O vento voltou a soprar, e carregou para longe uma das folhas daquele chão de outono. Sim, pensei, aqueles momentos, desde a última vez que havia me sentado no banco de praça, eram cada um como uma daquelas folhas, que permaneciam ali no chão criando um ambiente bonito, poético, com o banco de praça ao fundo, o cara sentado fumando no escuro, apenas a lua iluminando a cena, como um holofote daqueles de monólogo de teatro. Aquela folha que voou na minha frente parecia um desses momentos que passam. E a vida agora, para mim, parecia o chão à minha frente: um campo aberto, sem nada a se preencher.
Como realmente o tempo havia passado. Dois? Três? Quatro anos? Como uma mola comprimida pela imagem da folha, as lembranças começaram a voltar à mente dele. Agora não pareciam tão boas assim. A derrota do Brasil na Copa, frustrações amorosas, pessoais e profissionais, erros cometidos pelo caminho, besteiras que não precisavam ser ditas, mancadas verbais e físicas, dores, choros, sofrimento. A música que lembrava quem ele queria esquecer, as músicas que recordavam seu tempo de infância e quase o levavam às lágrimas, as coisas que fizera e que achava que tinham sido perda de tempo. E que coisa engraçada, nada havia permanecido. Tudo passou.
Novamente o vento soprou, agora mais forte, trazendo poeira e mais folhas em plena madrugada de outono. Fechou os olhos com força e baixou a cabeça, tentando evitar que a poeira atingisse seus olhos. O cigarro apagou. Mais folhas pararam na frente do banco. Ele abriu os olhos devagar. Como que teimando, o vento voltou a soprar, em uma brisa muito leve, e levou as folhas embora de novo, deixando o chão vazio.
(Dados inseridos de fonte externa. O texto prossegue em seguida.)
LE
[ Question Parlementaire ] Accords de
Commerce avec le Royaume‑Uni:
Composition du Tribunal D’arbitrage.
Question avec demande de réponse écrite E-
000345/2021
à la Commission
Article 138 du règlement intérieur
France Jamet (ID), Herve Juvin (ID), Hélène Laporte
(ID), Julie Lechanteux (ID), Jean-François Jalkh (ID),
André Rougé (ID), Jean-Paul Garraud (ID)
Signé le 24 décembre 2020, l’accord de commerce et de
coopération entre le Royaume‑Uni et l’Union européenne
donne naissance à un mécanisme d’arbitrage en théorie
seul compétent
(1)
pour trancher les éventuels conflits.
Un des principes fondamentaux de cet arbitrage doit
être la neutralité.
Larguei o cigarro, as lágrimas começaram a rolar pelo rosto. Retirei as mãos dos bolsos e levei aos olhos, soluçando. Não conseguia me conter. Chorava. A natureza agora decidira ser metafórica e falar de acordo com meus sentimentos? Até ela estava contra mim agora, decidira ventar e levar para longe o que era bom e o que fora ruim? Como se já não bastasse todas as dúvidas, ainda havia algo de metafórico naquilo tudo? O que fora a minha vida no tempo em que não estive sentado no banco do parque, ou da praça, ou seja lá qual for o banco? Um amontoado de folhas que embelezam a paisagem e são carregadas embora pelo vento? Uma imagem poética de um texto de blog “madrugante” (considerando que “madrugante” não é necessariamente um texto escrito pelo Seu Madruga) ? O que, afinal, eu construíra durante esse tempo do lado de fora do parque, longe do banco mas nem tanto assim?
E como que respondendo, o vento soprou novamente, atingindo seu rosto com força. Ele enxugou as lágrimas, tentou se controlar. Não sabia. Não tinha as respostas prontas. Nem com quem conversar, agora que o vento levara tudo. Então, pegou o cigarro e o atirou longe, e voltou as mãos aos bolsos. Parou de pensar. Ficou apenas contemplando a paisagem do parque “madrugante” (que não, não necessariamente é o parque onde mora o Seu Madruga). Olhando a sombra das árvores escuras, o brilho das estrelas no horizonte, a lua que o iluminava, como num daqueles velhos monólogos de teatro. Se não tinha nada, então olharia o que estava em volta, sem se preocupar.
E o vento soprou pela última vez, trazendo folhas que passaram e deixando outras aos pés dele, em meio à fria madrugada de outono.